Well, this is another topic I am tired of discussing.
Mine: Sir or Ma’am everyone until they are instructed not to by that person. For Doms, I prefer they use the most formal name the person uses.
I am not sure what all the sticking points are, but:
1. The reason for not using as it implies some additional respect. Huh?
2. The reason for not using as it implies some power exchange. Huh?
3. Forcing my beliefs onto the receiver. Huh?
While I “understand” the point behind the reasoning; I don’t understand how they come into play or are truly relevant. See below for My responses:
1. Respect v. RESPECT
a. It seems to me that many have forgotten how to give a modicum of respect to begin a relationship. The respect I am talking about is the respect I give everything and everyone; simple dignity for who and what they are.
b. YES, I fully believe that RESPECT has to be earned. This is a different type of RESPECT though! RESPECT is earned with me individually or through people I know and trust.
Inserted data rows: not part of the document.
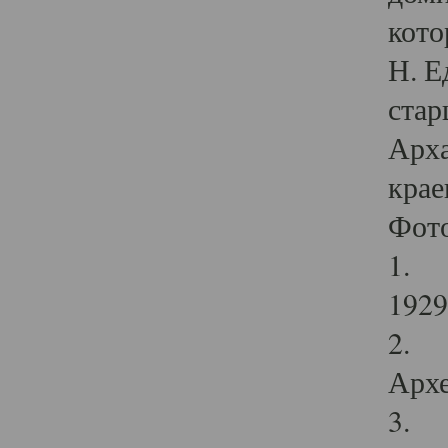
кото
Н. Е
стар
Арха
крае
Фот
1. С
1929 
2. Р
Архе
3. Ф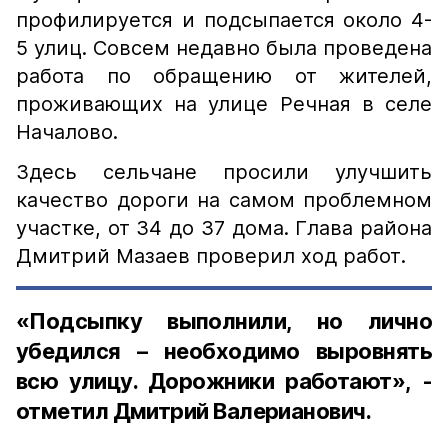
профилируется и подсыпается около 4-
5 улиц. Совсем недавно была проведена
работа по обращению от жителей,
проживающих на улице Речная в селе
Началово.
Здесь сельчане просили улучшить
качество дороги на самом проблемном
участке, от 34 до 37 дома. Глава района
Дмитрий Мазаев проверил ход работ.
«Подсыпку выполнили, но лично
убедился – необходимо выровнять
всю улицу. Дорожники работают», -
отметил Дмитрий Валерианович.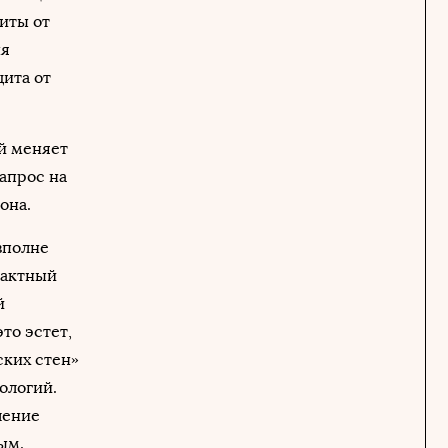
иты от
ня
щита от
й меняет
запрос на
она.
вполне
тактный
й
то эстет,
ских стен»
ологий.
ление
ым.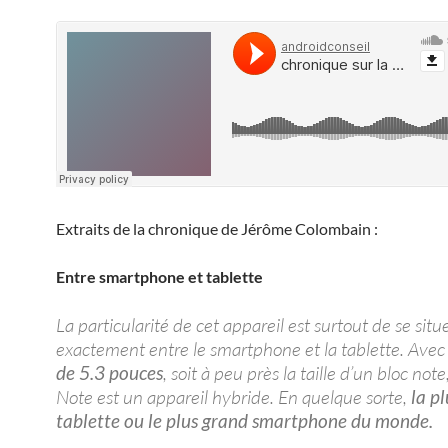
Extraits de la chronique de Jérôme Colombain :
Entre smartphone et tablette
La particularité de cet appareil est surtout de se situe
exactement entre le smartphone et la tablette. Ave
de 5.3 pouces
, soit à peu près la taille d’un bloc not
Note est un appareil hybride. En quelque sorte,
la pl
tablette ou le plus grand smartphone du monde.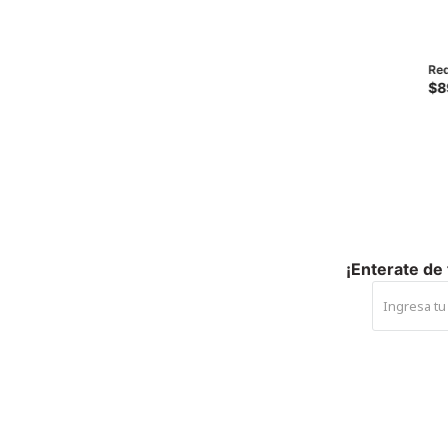
Red
- N
$
8
¡Enterate de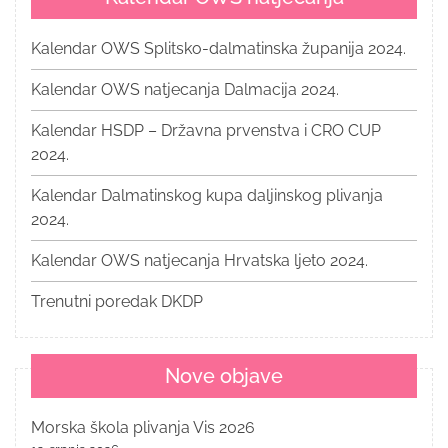
Kalendar OWS Splitsko-dalmatinska županija 2024.
Kalendar OWS natjecanja Dalmacija 2024.
Kalendar HSDP – Državna prvenstva i CRO CUP
2024.
Kalendar Dalmatinskog kupa daljinskog plivanja
2024.
Kalendar OWS natjecanja Hrvatska ljeto 2024.
Trenutni poredak DKDP
Nove objave
Morska škola plivanja Vis 2026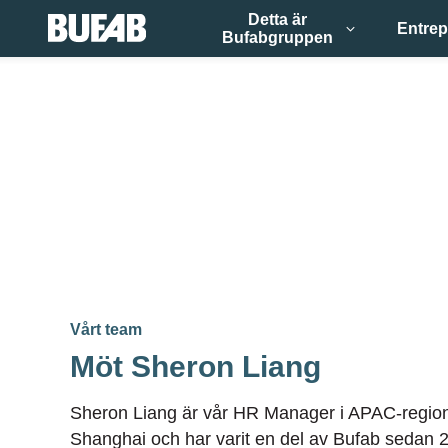
Detta är
Entrep
Bufabgruppen
Vårt team
Möt Sheron Liang
Sheron Liang är vår HR Manager i APAC-region
Shanghai och har varit en del av Bufab sedan 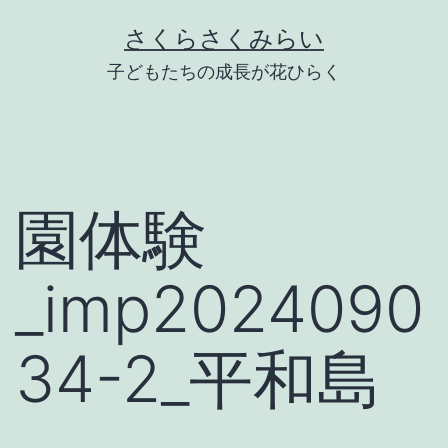
Skip
さくらさくみらい
to
子どもたちの成長が花ひらく
content
園体験
_imp2024090
34-2_平和島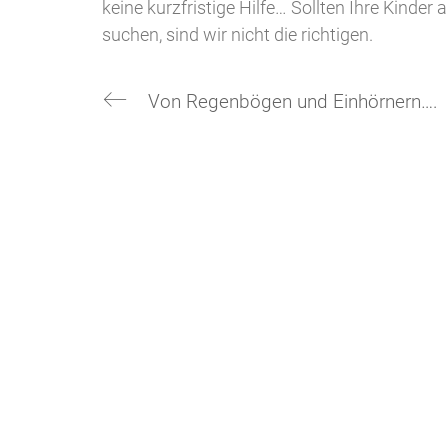
keine kurzfristige Hilfe… Sollten Ihre Kinde
suchen, sind wir nicht die richtigen.
Von Regenbögen und Einhörnern….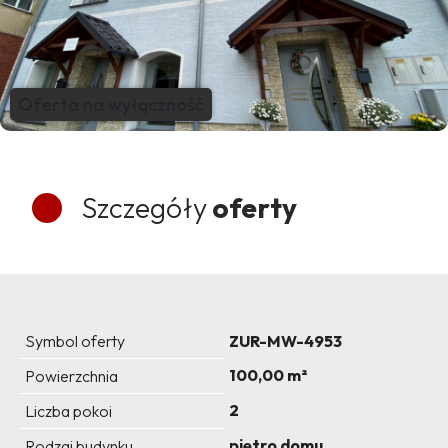
Oferta na wyłączność
Szczegóły
oferty
Symbol oferty
ZUR-MW-4953
100,00 m²
Powierzchnia
2
Liczba pokoi
piętro domu
Rodzaj budynku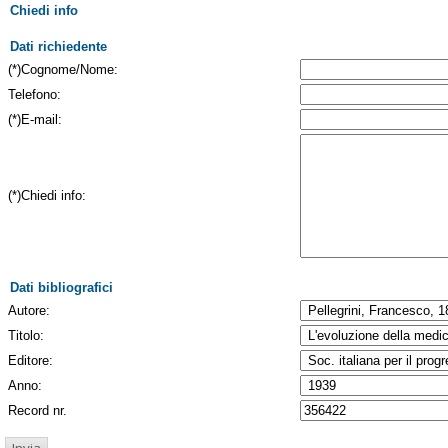
Chiedi info
Dati richiedente
(*)Cognome/Nome:
Telefono:
(*)E-mail:
(*)Chiedi info:
Dati bibliografici
Autore:
Titolo:
Editore:
Anno:
Record nr.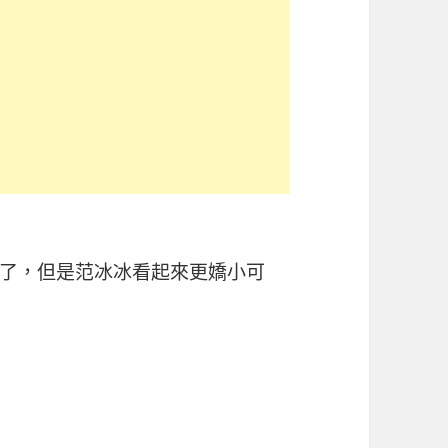
了，但是范冰冰看起來更嬌小可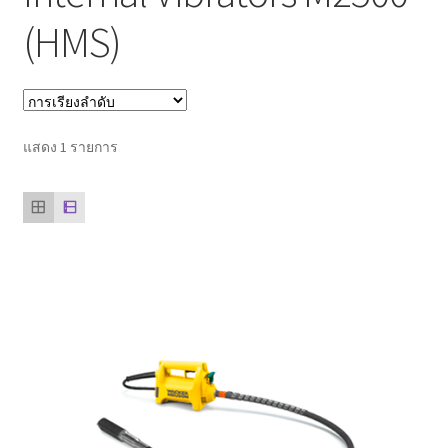
(HMS)
ตะกร้าสินค้า
ติดต่อเรา
นโยบายการคืนเงิน
แสดง 1 รายการ
บทความ
บริการ
ประวัติบริษัท
ลูกค้าของเรา
สินค้า COPKO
c. For instance, there was someone in the local community that was RESPECTED by all I came in contact with and definitely by those that were Mine. Upon meeting this person, I addressed him as SirX; and was immediately given leave to call him X. I have seen him and HIS in a variety of setting and am beginning to RESPECT him through personal interaction.
d. Using an honorific only carries the “weight” that I give it or allow it to have.
2. Vanilla Respect v. Power Exchange
a. I repeat, using an honorific only carries the “weight” that I give it or allow it to have. Therefore, I chose to use common courtesy and see “Sir” as a neutral term that does not have any power exchange necessarily implied for any relationship.
b. One of Mine refers to Me as “My Ma’am” to others ; and still manages to “Ma’am” others.
c. There appears to be such a conscious “worry” about implied power exchange or ENSURING there is no power exchange. The NEED for totally and almost forced equality. (Equality is another topic though – coming soon). I don’t want to be equal to or with ANYONE, EVER; I everyone want to be FREE of equality.
3. Boundaries of a relationship
a. Since when is being polite pushing your beliefs onto someone else? Really.
b. I have control of myself and those that are Mine. We treat EVERYONE with dignity and respect; if others don’t appreciate that, I cannot help it. That is their decision.